- _Data lines_:

(begin)

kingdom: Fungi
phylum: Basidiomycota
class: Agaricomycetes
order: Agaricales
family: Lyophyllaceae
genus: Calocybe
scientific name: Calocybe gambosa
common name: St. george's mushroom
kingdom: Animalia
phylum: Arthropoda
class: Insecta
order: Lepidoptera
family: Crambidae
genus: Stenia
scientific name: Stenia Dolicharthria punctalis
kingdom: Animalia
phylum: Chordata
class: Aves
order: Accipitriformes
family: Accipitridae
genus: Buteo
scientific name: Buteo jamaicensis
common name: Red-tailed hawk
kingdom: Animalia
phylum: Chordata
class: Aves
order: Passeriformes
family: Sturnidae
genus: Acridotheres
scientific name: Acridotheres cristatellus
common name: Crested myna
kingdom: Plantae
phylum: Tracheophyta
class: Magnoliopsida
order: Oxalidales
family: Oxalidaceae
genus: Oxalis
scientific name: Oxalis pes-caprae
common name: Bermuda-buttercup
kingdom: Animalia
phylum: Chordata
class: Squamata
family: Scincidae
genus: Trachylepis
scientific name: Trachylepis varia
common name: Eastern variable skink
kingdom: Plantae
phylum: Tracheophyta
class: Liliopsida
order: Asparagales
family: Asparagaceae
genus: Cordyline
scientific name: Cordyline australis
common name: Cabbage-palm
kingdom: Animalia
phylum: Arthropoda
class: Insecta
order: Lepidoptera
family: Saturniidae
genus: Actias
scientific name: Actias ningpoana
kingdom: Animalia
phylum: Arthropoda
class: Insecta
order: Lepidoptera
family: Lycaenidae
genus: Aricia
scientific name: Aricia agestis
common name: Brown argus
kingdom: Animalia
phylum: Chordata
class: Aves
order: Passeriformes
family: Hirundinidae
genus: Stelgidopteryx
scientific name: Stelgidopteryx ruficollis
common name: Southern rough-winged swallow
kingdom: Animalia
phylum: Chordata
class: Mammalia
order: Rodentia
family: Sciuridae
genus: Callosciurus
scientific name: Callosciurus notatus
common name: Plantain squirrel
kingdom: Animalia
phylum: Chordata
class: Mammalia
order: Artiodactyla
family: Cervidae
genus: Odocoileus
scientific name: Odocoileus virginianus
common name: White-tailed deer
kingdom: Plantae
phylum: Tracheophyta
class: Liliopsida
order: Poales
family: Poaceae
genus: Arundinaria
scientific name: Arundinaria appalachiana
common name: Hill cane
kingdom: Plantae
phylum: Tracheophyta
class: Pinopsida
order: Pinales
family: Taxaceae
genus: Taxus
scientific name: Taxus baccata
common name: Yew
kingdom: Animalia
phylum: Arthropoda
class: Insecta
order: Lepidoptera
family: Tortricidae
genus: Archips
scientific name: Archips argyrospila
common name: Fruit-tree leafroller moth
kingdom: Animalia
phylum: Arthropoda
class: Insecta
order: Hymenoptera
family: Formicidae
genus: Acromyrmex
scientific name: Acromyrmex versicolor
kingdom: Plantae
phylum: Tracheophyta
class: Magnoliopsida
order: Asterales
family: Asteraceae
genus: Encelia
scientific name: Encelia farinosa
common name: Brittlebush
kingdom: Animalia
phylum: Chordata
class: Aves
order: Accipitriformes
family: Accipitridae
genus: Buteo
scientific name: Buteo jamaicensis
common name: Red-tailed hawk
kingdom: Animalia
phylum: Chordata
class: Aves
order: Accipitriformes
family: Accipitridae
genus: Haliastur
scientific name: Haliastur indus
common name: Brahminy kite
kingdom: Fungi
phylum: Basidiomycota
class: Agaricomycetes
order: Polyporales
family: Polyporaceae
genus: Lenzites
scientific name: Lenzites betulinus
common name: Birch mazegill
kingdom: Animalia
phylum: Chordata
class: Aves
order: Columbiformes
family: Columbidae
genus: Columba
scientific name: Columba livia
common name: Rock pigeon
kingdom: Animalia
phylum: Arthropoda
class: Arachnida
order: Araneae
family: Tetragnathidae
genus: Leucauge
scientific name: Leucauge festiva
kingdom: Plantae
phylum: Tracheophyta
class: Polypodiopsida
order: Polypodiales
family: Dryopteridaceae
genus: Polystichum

(end)

- _Task instructions_:
Rewrite the records starting with the line that contains "scientific name: Callosciurus notatus" and going on through the line that contains "scientific name: Taxus baccata", changing "common name" to "vernacular name" and leaving everything else the same.

- _Solution for this task_:
scientific name: Callosciurus notatus
vernacular name: Plantain squirrel
kingdom: Animalia
phylum: Chordata
class: Mammalia
order: Artiodactyla
family: Cervidae
genus: Odocoileus
scientific name: Odocoileus virginianus
vernacular name: White-tailed deer
kingdom: Plantae
phylum: Tracheophyta
class: Liliopsida
order: Poales
family: Poaceae
genus: Arundinaria
scientific name: Arundinaria appalachiana
vernacular name: Hill cane
kingdom: Plantae
phylum: Tracheophyta
class: Pinopsida
order: Pinales
family: Taxaceae
genus: Taxus
scientific name: Taxus baccata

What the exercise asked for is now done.